Entries linking to underdressed
Old English under (prep.) "beneath, among, before, in the presence of, in subjection to, under the rule of, by means of," also, as an adverb, "beneath, below, underneath," expressing position with reference to that which is above, from Proto-Germanic *under- (source also of Old Frisian under, Dutch onder, Old High German untar, German unter, Old Norse undir, Gothic undar), from PIE *ndher- "under" (source also of Sanskrit adhah "below;" Avestan athara- "lower;" Latin infernus "lower," infra "below").

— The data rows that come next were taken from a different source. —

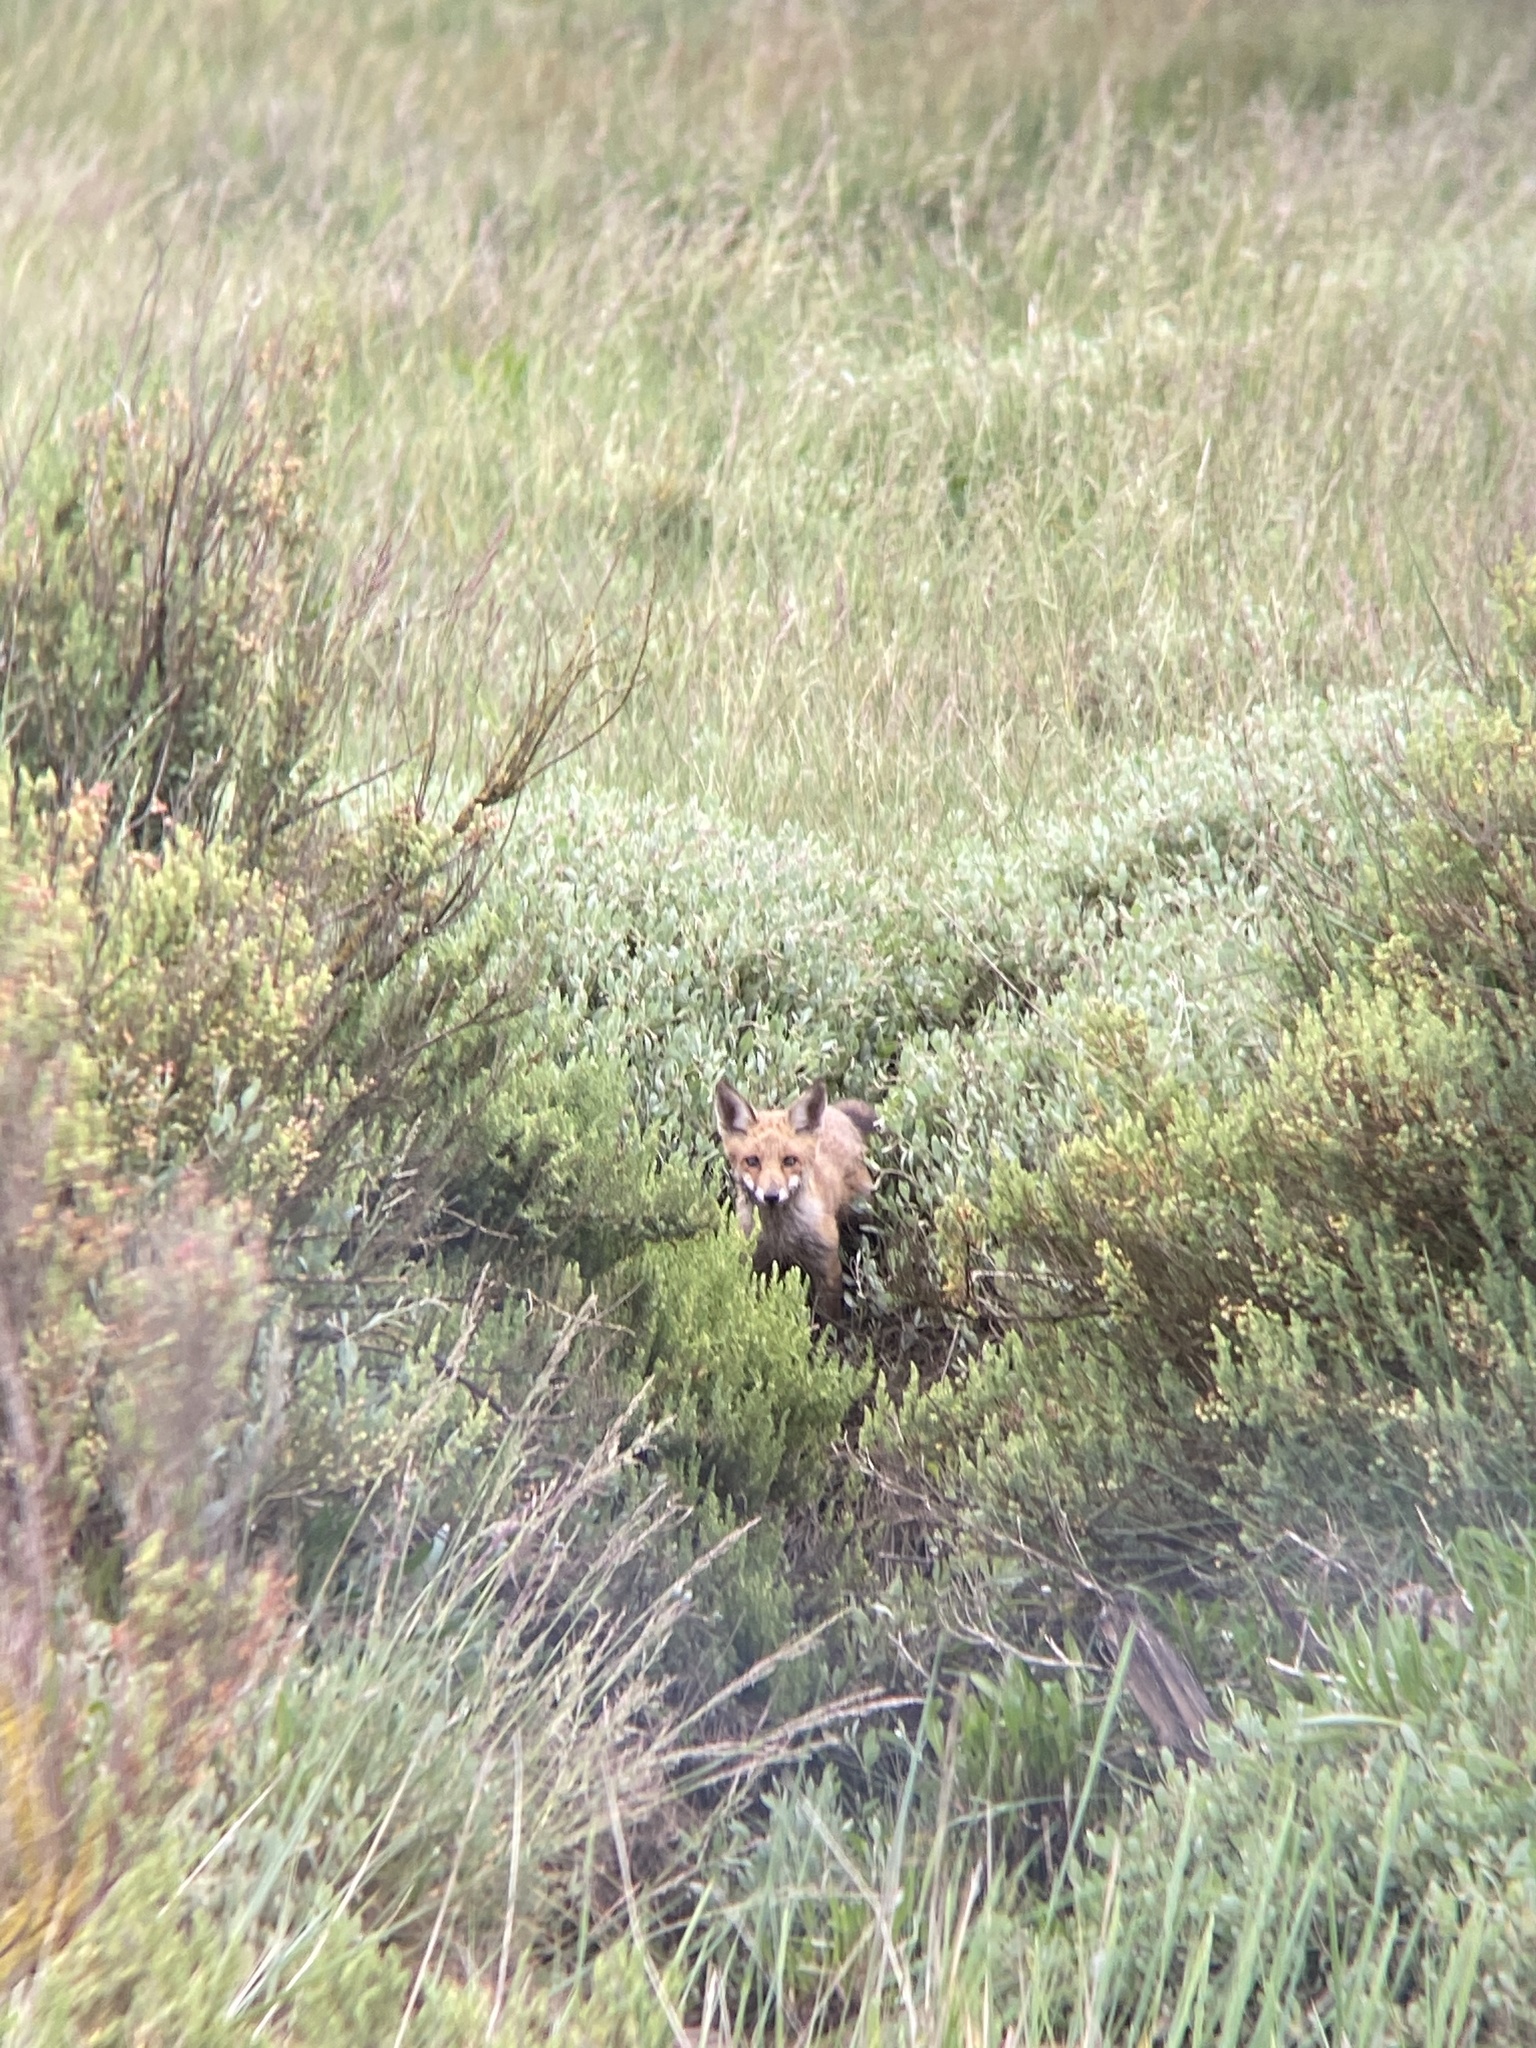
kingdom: Animalia
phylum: Chordata
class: Mammalia
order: Carnivora
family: Canidae
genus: Vulpes
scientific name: Vulpes vulpes
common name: Red fox
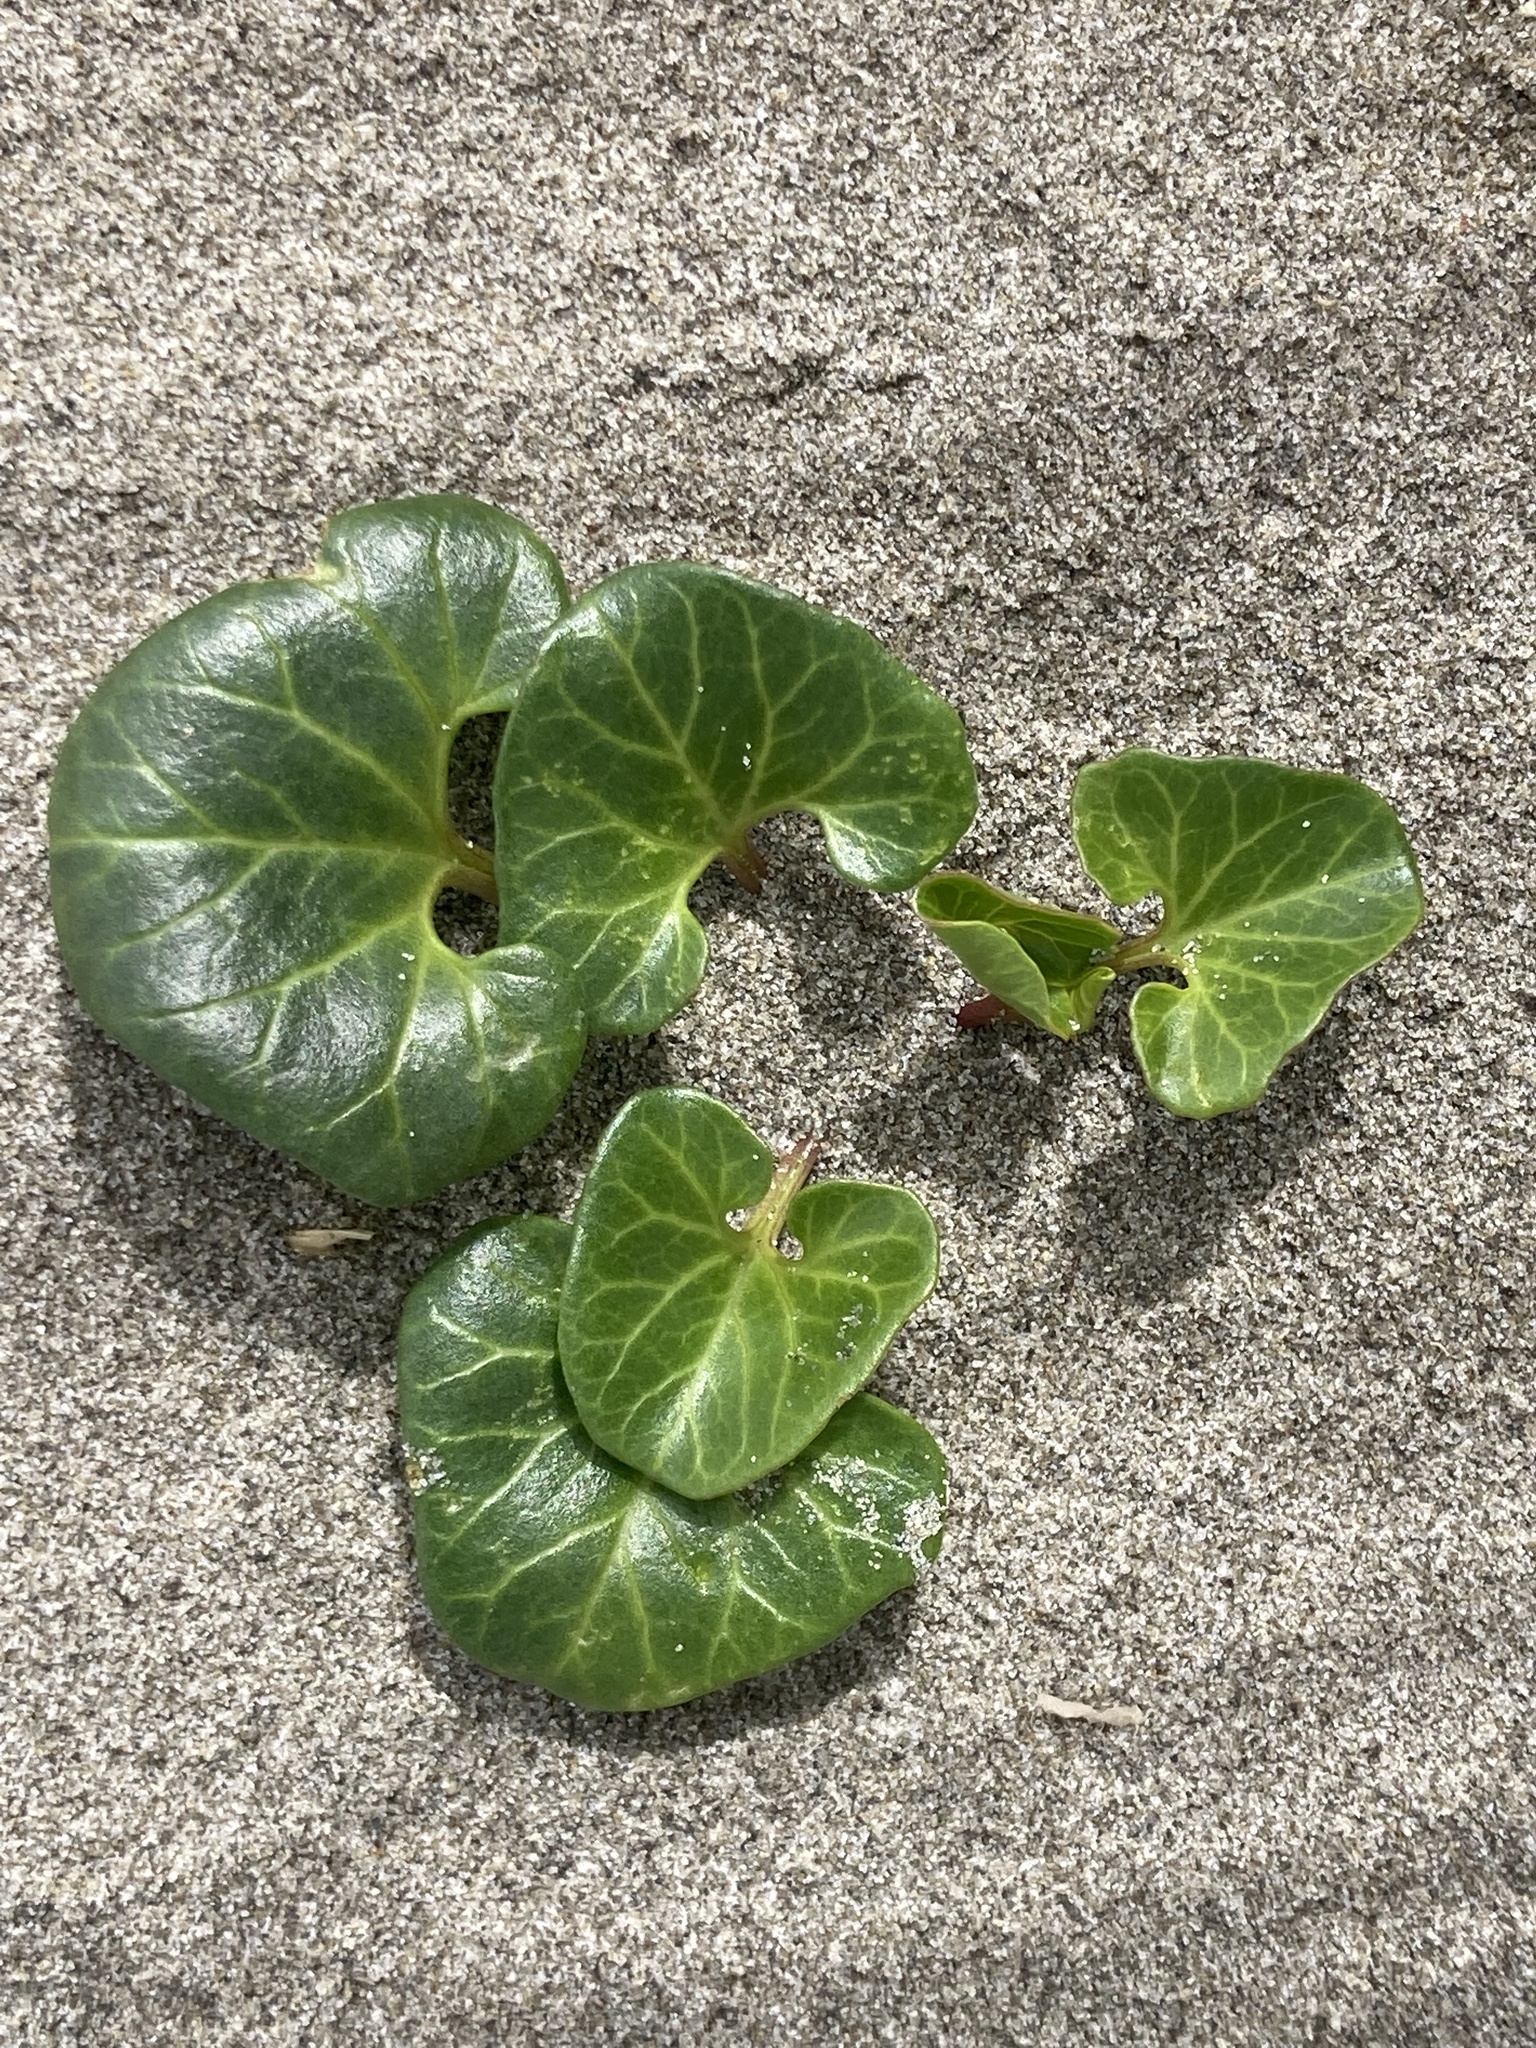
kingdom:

Productive as a prefix in Old English, as in German and Scandinavian (often forming words modeled on Latin ones in sub-). Notion of "inferior in rank, position, etc." was present in Old English. With reference to standards, "less than in age, price, value," etc., late 14c. As an adjective, "lower in position; lower in rank or degree" from 13c. Also used in Old English as a preposition meaning "between, among," as still in under these circumstances, etc. (though this may be an entirely separate root; see understand).
Under the weather "indisposed" is from 1810. Under the table is from 1913 in the sense of "very drunk," 1940s in sense of "illegal" (under-board "dishonest" is from c. 1600). To keep something under (one's) hat "secret" is from 1885; to have something under (one's) nose "in plain sight" is from 1540s; to speak under (one's) breath "in a low voice" is attested from 1832.
c. 1300, "make straight; direct, guide, control; prepare for cooking," from Old French dresser, drecier "raise (oneself); address, prepare; lift, raise, hoist; set up, arrange, set (a table), serve (food); straighten, put right, direct," from Vulgar Latin *directiare "make straight," from Latin directus "direct, straight," past participle of dirigere "set straight," from dis- "apart" (see dis-) + regere "to direct, to guide, keep straight" (from PIE root *reg- "move in a straight line").
Sense of "decorate, adorn" is from late 14c., as is that of "put on clothing." The older sense survives in military dress ranks "align columns of troops." Of males, in reference to the position of the sex organ in trousers, by 1961.
Dress up "attire elaborately, put on one's best clothing" is from 1670s; dress down "wear clothes less formal than expected" is by 1960. Transitive use of dress (someone) down, "scold, reprimand," is by 1876, earlier simply dress (1769), in which the sense is ironical. In Middle English, dress up meant "get up" and dress down meant "to kneel." Related: Dressed; dressing.